* _YOUR TASKS_
A) From the passage on India's economic policy, list every area in which the government controlled private sector activity through licensing and quotas.
B) Continue the passage on India's economic policy from its final sentence.

* _TEXT SEGMENT_
=== Section Start ===

Post-independence, India experimented with a “socialist mixed economy model" with the state retaining dominant control over the economy. . While private sector activity was allowed, the government controlled it through licensing and quotas in regard to intermediate goods, imports and outputs. Such controls were complemented by high tariff as well. Thus, the government was not only a producer and regulator of strategic and important goods and services, it also exerted direct control over the output of private sector activity. Since electoral consideration affected regulatory actions by the government, such regulation can hardly be labeled as “independent”.
After 1985, the Indian economy embarked on a process of domestic reform, which included– delicensing of industries and abolition of output quotas, permission for private entry into sectors, which were hitherto the monopoly of the government, and liberalization of quotas and tariffs on capital good imports.
From 1991 onwards, liberalization of the external sector meant that tariff reductions were extended to almost the entire spectrum of merchandise trade and conditions for foreign investment were simplified and liberalized.

=== Section End ===

* _STORED DATA_

=== Section Start ===

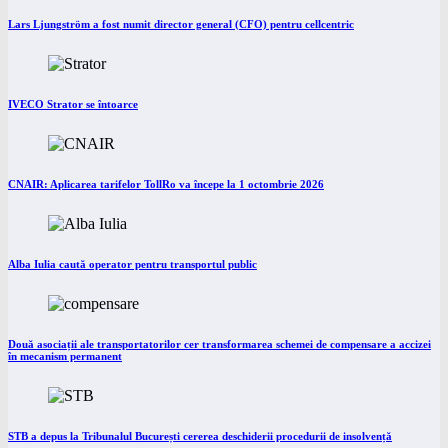
Lars Ljungström a fost numit director general (CFO) pentru cellcentric
IVECO Strator se întoarce
CNAIR: Aplicarea tarifelor TollRo va începe la 1 octombrie 2026
Alba Iulia caută operator pentru transportul public
Două asociații ale transportatorilor cer transformarea schemei de compensare a accizei
în mecanism permanent
STB a depus la Tribunalul București cererea deschiderii procedurii de insolvență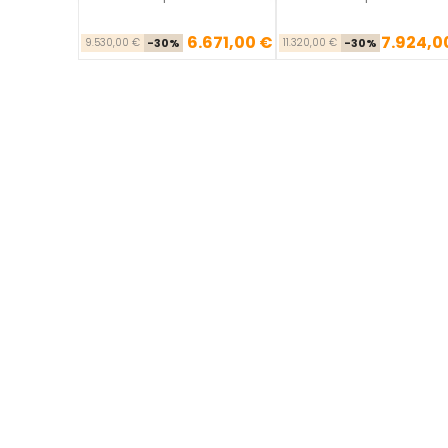
6.671,00 €
7.924,0
Precio base
Precio
Precio ba
Pre
9.530,00 €
-30%
11.320,00 €
-30%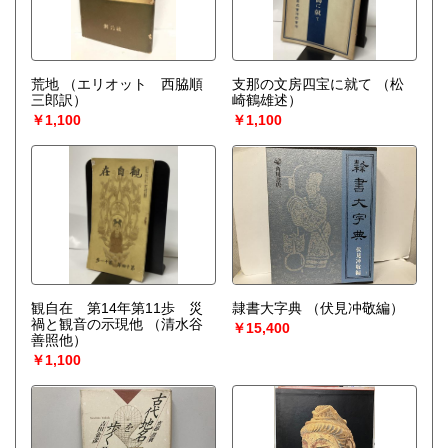
荒地
（エリオット 西脇順
支那の文房四宝に就て
（松
三郎訳）
崎鶴雄述）
￥1,100
￥1,100
観自在 第14年第11歩 災
隷書大字典
（伏見冲敬編）
禍と観音の示現他
（清水谷
￥15,400
善照他）
￥1,100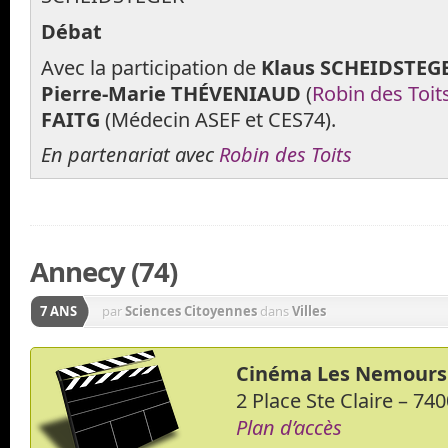
Débat
Avec la participation de
Klaus SCHEIDSTEG
Pierre-Marie THÉVENIAUD
(
Robin des Toit
FAITG
(Médecin ASEF et CES74).
En partenariat avec
Robin des Toits
Annecy (74)
7 ANS
par
Sciences Citoyennes
dans
Villes
Cinéma Les Nemours
2 Place Ste Claire – 7
Plan d’accès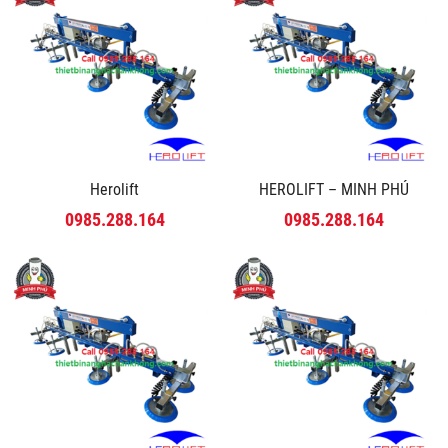
Herolift
HEROLIFT – MINH PHÚ
0985.288.164
0985.288.164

=== Section End ===

* _ANSWERS TO THIS EXERCISE_
A) intermediate goods, imports, outputs

B)
The process of domestic reform and external liberalization is still ongoing. However, the producer profile in various sectors has undergone a significant change with private firms co- existing with government firms in many sectors, which were previously government monopolies (e.g. electricity, telecommunications).
The consensus among decision makers has been that independent regulation is required in such sectors to guarantee a level playing field. As a result, independent regulators have been constituted in various sectors.
The government in India, since 1991, has set up a number of independent regulatory authorities to prevent monopolies, permit network industries in a number of real (non- financial) sectors, and govern the financial sector (banking, insurance, capital markets and derivatives).
Independent authorities smoothens the functioning of a complex, modern economy, upholds the wider public interests and protects public commons.